The folks at P.T. Astra International should be crowing. The Indonesian company that assembles and exports Japanese cars and motorcycles has just had a record year. Astra's managers have pursued a successful strategy to cut costs. And responding to lower interest rates, Indonesian consumers last year bought $3.2 billion worth of vehicles. As a result, Astra, which has a lock on more than half the market, posted a 50% increase in sales and nearly doubled its net profits, to $125 million.
But that was before the latest round of endaka, or high yen. For a company that has about 55% of its cost of goods valued in yen, the currency's 17% rise this year against the Indonesian rupiah is a mighty blow. In past years, Astra has managed to pass on much of the cost of the rising yen to its customers and one of its partners, Toyota Motor Corp., which provides technology and parts for many of its vehicles.
Such pass-alongs are trickier now.
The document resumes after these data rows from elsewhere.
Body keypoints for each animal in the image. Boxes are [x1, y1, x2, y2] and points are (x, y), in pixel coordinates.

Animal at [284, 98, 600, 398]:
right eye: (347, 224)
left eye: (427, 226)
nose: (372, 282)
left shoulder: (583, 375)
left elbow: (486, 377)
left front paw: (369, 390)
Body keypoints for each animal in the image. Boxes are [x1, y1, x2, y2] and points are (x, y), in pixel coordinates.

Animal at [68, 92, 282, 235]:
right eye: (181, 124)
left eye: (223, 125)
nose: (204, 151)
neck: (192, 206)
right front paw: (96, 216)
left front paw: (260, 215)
Toyota has its own problems with the strong yen. Astra's other Japanese partners--Honda, Isuzu, and Daihatsu--have shown little interest in helping the company with its yen burden. Moreover, Indonesian interest rates are rising, and demand for cars is dropping. Astra's woes illustrate the problems other Southeast Asian companies face as they confront the crisis caused by the high yen.
Rini Soewandi, finance director of Astra, concedes that "the yen rates have had a little bit of impact on us." Although Astra's growth rate will suffer, company officials insist they have the situation under control. Long before the current crisis, Astra had honed its foreign-exchange survival skills to a fine point through forward-yen contracts with Toyota. In its current contract, Astra has fixed the yen rate at 102.3 per dollar through July. That should keep the cost of Japanese components constant through the first half of this year.
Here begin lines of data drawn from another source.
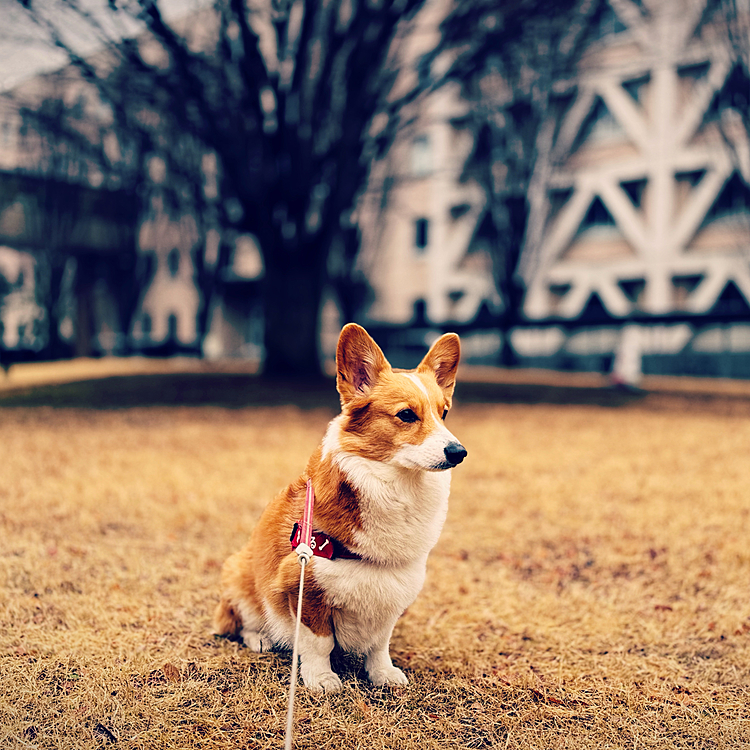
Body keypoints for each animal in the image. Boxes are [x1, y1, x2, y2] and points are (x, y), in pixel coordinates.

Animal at [214, 324, 468, 692]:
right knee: (243, 620)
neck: (397, 488)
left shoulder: (392, 593)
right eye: (407, 415)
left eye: (444, 413)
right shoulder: (304, 586)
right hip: (239, 574)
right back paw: (261, 638)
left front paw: (382, 673)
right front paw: (320, 678)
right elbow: (319, 642)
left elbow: (380, 642)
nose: (458, 452)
Yet analysts in Jakarta are less optimistic. Interest rates for auto loans have jumped 3 points, to 24%, since the start of the year. That rise, coupled with the rupiah's fall against the yen, prompted Goldman Sachs (Asia) in April to predict a 35% drop in aftertax profit for Astra. Baradita Katoppo, an analyst at H.G. Asia Indonesia, recommends a hold or sell on the Jakarta-listed company. After suffering a 20% drop in March, Astra's stock has stabilized but not recovered its losses.
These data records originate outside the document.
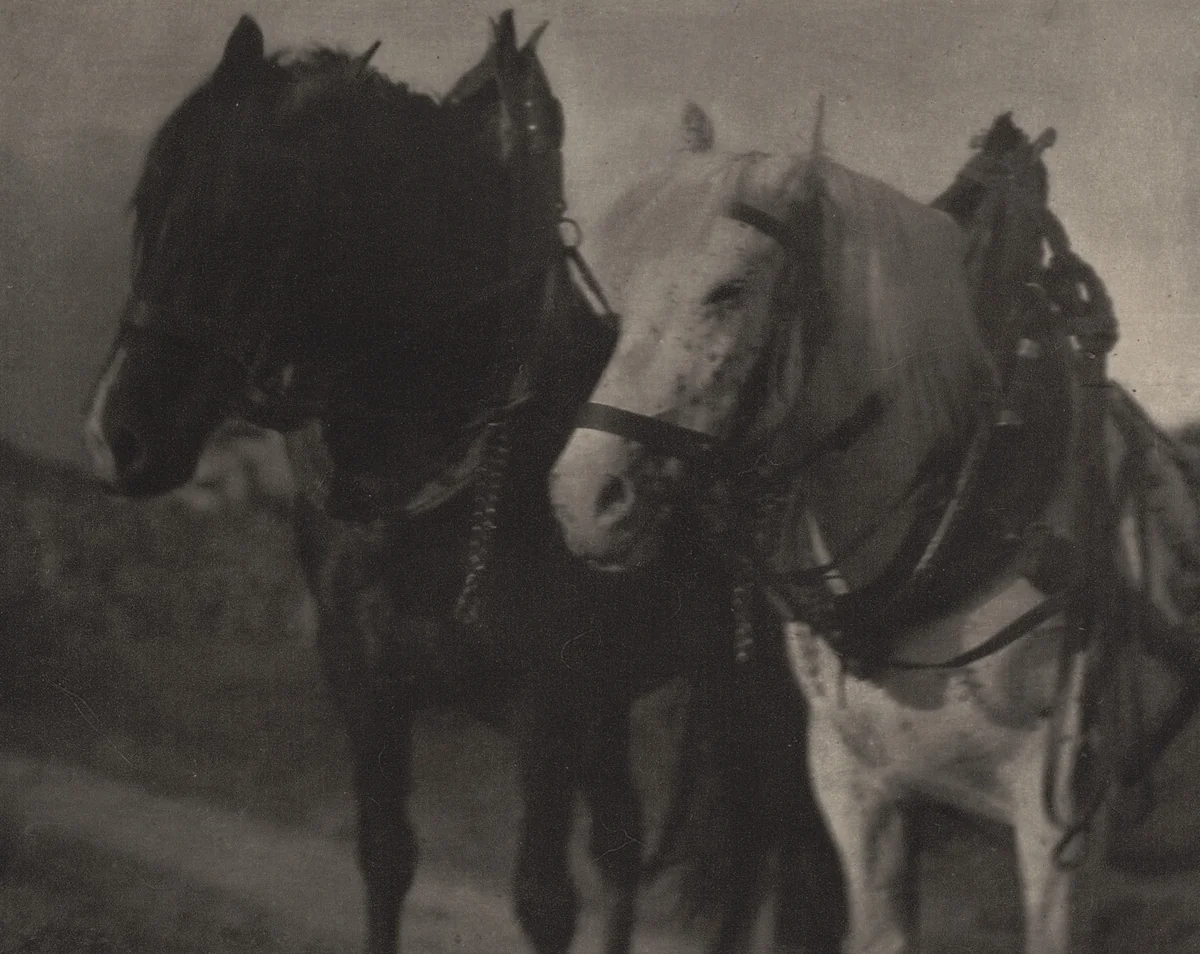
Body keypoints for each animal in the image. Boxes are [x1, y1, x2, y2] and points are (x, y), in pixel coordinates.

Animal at [81, 16, 846, 954]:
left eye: (241, 220)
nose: (116, 435)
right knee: (632, 842)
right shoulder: (370, 685)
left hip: (761, 704)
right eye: (147, 207)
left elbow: (543, 898)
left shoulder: (547, 702)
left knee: (769, 859)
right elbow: (386, 859)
Astra's reality check may arrive soon. The company is negotiating its next forward-yen contract with Toyota through October. Management dismisses warnings from brokers that with the yen now trading at about 83 to the dollar, Astra has little chance of getting a rate as high as 90. Astra officials note hopefully that Toyota owns 8% of the company and thus has no interest in watching it suffer. "They don't want to pass on all of the appreciation to us," says Tintin Widjaja, an investor-relations officer at Astra.
Meanwhile, Astra is ploughing ahead. In contrast with analysts, the company is targeting 15% growth in net profits this year, largely by increasing its local content. Astra's best-seller, a Toyota-designed minivan, has 51% local content, including the engine block and body. Increasing local production was one of the main goals after 1991, when a consortium dominated by tycoon Prajogo Pangestu took over. Since then, Astra has improved efficiency. Analysts say its factories run at nearly 100% utilization.
LIMITED REACH. Beyond the yen, the Japanese connection limits the company's expansion overseas. Astra commands 56% of the Indonesian market, but that market is small: Only 318,000 minivans, pickup trucks, and passenger cars sold last year. Because of restrictions from its Japanese partners, Astra's export markets are negligible. Outside Indonesia, it can sell minivans only to Brunei and Papua New Guinea; Toyota 1,500cc engine blocks only to Japan; minibuses just to Malaysia and Mauritius; and motorcycles solely to China and Greece.
To ensure its survival, Astra is reducing its reliance on auto sales. Currently, they make up 80% of total revenues. Motorcycles offer more potential for growth, since most of the Indonesian countryside lacks paved roads. In addition, Astra's investments in palm oil, tea, rubber, and cocoa plantations will account for about 10% of the group's net profits this year, up from a tiny amount in 1994, says Soewandi. Astra also wants to expand into telecommunications. "They're realizing they'd better move into something else," says Rizal Prasetijo, an auto-industry analyst at Jardine Fleming Nusantara. For Astra's executives, the high-flying days of 1994 may soon become a distant memory.